All lines in the data below carrying the string "exchange" are to be located and copied.

(Saved entries)
• • • •

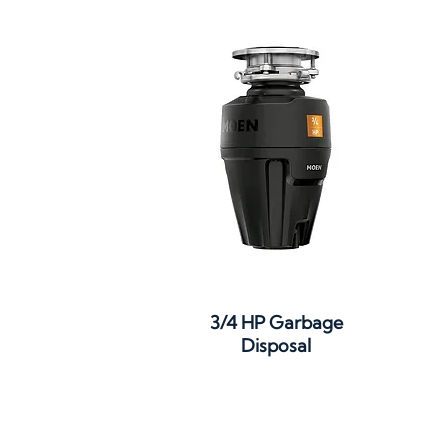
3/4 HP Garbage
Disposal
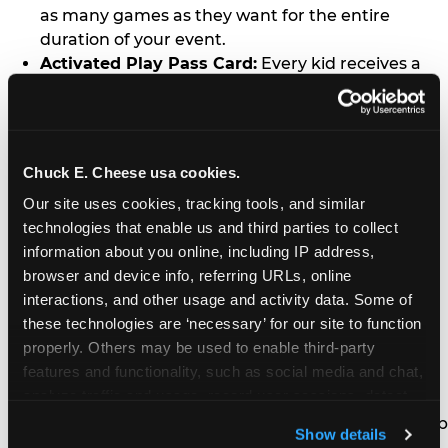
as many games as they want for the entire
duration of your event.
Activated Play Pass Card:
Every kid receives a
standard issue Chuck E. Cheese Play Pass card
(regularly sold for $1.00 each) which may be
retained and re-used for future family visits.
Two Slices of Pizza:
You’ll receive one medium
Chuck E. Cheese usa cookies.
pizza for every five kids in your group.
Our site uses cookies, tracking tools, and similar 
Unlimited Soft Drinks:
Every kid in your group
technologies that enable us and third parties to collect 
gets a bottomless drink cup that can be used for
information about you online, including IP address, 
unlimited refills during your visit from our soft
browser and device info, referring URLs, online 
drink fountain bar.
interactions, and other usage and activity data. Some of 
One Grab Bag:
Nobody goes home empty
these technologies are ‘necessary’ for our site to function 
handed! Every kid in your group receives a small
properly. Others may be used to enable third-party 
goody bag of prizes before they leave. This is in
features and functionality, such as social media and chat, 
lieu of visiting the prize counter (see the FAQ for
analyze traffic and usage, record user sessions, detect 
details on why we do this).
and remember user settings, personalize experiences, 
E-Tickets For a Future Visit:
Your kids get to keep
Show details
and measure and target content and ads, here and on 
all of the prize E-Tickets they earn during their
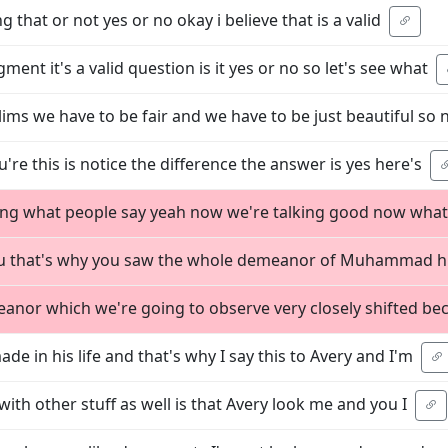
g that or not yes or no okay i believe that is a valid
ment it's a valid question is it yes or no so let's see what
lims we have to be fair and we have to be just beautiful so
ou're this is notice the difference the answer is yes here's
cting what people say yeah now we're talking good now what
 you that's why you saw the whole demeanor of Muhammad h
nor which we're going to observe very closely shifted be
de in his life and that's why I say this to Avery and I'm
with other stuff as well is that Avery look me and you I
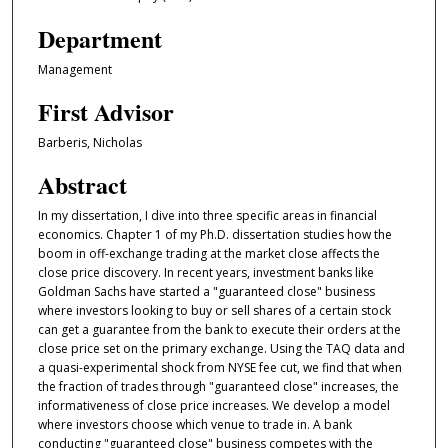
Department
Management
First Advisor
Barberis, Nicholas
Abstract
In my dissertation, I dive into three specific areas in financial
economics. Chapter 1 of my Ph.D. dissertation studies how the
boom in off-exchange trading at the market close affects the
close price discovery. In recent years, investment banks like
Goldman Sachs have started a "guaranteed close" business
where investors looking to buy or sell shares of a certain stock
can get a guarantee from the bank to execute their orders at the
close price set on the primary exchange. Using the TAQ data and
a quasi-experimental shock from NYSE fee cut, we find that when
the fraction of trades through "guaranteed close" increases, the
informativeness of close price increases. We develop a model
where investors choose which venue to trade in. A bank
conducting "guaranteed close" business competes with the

• • • •

## [THE ANSWER]
boom in off-exchange trading at the market close affects the
close price set on the primary exchange. Using the TAQ data and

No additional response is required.